The Interfaith Pastor

I’ve been a Lutheran pastor since 1989. While serving at North Park Lutheran Church in Buffalo, NY, I was also elected as Dean of the Niagara Frontier Conference of the Upstate New York Synod (Evangelical Lutheran Church in America). As part of that position, I became involved in interfaith activities on behalf of the synod. During that time, I met the Rev. Sarah Buxton-Smith, an Episcopal priest who was organizing an interfaith women’s group as part of the 100th anniversary of the Pan-American Exposition in Buffalo in 2001. I became her co-chair and helped facilitate the interfaith presence at the Women’s Leadership Conference, which included keynote speakers Jane Goodall and Hillary Rodham Clinton.

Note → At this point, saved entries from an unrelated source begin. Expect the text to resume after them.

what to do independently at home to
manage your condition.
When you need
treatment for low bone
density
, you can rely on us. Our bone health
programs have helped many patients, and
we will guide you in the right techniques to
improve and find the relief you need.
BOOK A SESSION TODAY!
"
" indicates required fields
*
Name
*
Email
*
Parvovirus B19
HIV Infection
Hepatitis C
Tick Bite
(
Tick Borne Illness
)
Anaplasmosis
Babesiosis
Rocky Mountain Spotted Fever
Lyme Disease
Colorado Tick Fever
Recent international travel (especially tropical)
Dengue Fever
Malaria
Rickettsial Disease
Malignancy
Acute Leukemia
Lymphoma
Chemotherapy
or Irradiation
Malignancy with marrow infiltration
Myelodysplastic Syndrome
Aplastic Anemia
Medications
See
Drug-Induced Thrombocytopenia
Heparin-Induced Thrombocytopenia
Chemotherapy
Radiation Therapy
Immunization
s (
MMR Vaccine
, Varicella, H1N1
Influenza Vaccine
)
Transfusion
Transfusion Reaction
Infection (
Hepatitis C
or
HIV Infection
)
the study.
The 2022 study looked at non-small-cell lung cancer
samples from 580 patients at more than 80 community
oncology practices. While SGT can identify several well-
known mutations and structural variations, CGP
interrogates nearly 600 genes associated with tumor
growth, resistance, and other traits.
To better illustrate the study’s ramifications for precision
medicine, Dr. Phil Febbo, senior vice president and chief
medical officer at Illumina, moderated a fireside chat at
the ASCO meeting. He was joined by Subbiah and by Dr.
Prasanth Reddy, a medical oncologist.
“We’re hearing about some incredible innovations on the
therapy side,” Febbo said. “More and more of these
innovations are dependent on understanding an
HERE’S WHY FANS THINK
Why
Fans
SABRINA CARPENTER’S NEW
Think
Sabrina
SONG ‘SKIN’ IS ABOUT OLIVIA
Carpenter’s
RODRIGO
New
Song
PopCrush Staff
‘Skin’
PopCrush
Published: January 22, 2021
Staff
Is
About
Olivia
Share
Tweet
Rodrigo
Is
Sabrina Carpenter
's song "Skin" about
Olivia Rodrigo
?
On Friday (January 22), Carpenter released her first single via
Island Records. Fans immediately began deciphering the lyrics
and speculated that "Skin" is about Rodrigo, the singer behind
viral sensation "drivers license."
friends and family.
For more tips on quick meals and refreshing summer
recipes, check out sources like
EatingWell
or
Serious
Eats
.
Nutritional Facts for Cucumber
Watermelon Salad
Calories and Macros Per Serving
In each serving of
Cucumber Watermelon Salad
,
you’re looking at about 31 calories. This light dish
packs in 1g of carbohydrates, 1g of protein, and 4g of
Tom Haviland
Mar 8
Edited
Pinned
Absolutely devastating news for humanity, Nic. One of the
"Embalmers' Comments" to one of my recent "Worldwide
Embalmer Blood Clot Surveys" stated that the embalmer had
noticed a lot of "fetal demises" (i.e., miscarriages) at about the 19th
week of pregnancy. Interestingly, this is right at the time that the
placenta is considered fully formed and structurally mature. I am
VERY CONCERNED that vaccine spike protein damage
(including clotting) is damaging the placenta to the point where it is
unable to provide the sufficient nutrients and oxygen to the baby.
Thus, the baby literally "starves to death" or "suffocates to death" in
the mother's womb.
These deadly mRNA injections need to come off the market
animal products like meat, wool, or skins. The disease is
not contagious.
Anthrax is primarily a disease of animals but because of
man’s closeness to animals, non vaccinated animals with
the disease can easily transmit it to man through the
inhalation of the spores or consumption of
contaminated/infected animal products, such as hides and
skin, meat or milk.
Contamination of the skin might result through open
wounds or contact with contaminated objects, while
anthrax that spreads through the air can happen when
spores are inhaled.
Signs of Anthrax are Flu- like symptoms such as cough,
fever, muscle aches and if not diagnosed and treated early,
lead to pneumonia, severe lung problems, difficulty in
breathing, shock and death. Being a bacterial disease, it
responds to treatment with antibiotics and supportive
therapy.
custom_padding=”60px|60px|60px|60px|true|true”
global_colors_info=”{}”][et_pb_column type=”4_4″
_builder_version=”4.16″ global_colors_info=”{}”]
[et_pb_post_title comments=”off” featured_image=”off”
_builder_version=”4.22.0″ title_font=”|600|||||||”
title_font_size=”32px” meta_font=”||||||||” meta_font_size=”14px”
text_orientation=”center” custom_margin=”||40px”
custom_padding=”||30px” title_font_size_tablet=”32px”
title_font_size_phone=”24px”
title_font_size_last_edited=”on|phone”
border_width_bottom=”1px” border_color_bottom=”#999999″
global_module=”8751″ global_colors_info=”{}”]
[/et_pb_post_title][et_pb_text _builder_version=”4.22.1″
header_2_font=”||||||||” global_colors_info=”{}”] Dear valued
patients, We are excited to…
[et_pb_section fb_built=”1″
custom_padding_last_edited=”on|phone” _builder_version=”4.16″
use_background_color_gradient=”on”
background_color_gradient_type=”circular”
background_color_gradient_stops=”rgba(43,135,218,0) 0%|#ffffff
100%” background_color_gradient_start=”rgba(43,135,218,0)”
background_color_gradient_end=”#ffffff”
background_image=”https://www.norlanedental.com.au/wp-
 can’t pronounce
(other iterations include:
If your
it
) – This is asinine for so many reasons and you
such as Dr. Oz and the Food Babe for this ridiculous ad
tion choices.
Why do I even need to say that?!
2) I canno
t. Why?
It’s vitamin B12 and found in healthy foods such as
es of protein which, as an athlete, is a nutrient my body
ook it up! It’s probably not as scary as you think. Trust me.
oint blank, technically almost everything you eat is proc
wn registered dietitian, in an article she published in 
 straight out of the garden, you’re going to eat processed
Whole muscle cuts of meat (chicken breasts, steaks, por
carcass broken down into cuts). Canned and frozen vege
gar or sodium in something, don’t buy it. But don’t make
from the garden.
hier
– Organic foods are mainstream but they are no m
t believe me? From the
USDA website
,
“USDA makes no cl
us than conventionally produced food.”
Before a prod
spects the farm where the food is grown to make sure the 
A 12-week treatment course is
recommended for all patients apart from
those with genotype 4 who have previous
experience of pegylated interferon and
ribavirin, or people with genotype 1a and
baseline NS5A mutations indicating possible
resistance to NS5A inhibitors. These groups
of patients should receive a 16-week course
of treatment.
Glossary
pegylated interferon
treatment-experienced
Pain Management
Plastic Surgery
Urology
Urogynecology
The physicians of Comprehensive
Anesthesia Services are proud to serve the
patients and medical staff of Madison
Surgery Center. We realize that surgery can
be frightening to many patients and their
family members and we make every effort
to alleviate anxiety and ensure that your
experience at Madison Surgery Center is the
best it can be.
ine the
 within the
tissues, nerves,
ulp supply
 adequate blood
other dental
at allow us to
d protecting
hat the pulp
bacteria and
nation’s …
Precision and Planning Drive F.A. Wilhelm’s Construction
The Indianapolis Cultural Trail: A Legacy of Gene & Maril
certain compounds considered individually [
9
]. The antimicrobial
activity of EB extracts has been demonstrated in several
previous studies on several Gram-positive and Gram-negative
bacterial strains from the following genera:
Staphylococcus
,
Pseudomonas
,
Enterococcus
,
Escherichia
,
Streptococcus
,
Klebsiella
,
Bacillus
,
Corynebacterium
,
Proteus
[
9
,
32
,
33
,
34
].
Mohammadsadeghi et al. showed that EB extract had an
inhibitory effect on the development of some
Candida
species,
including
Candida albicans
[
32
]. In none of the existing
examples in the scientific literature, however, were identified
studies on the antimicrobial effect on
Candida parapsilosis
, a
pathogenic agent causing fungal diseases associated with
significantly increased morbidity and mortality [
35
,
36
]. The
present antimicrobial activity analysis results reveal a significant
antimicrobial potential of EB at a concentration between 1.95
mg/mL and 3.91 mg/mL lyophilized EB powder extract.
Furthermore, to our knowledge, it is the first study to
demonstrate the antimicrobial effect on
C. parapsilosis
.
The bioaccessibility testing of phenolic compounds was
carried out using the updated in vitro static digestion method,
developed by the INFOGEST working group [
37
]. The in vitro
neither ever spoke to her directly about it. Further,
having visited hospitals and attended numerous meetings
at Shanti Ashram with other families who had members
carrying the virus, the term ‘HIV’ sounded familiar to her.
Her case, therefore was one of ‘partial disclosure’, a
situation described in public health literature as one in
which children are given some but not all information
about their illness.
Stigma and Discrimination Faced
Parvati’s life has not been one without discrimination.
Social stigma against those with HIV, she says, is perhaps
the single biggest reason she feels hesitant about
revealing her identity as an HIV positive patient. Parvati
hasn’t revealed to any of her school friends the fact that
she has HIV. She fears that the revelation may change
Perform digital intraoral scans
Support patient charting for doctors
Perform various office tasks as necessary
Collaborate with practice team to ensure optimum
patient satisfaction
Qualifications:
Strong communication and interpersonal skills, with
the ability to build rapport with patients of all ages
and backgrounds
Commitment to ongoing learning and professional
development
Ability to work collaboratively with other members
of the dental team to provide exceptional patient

As my interest in other religions grew, so did my awareness that parts of my own Christian tradition were no longer fitting neatly into my previous belief system. I began a quest for a new way of understanding my faith in light of the beliefs of others.

In September 2002, I began studies at the Pacific School of Religion, part of the Graduate Theological Union, in Berkeley, CA. I received my Doctor of Ministry degree in 2005; my thesis was entitled “Passing Over and Coming Back: What Does It Mean to Be a Christian in an Interfaith World?” My book is an outgrowth of that work.

I was pastor of First United Lutheran Church in San Francisco from 2004 to 2017. 
I have been the pastor of the Lutheran Church of the Good Shepherd in Burlingame, CA since 2020.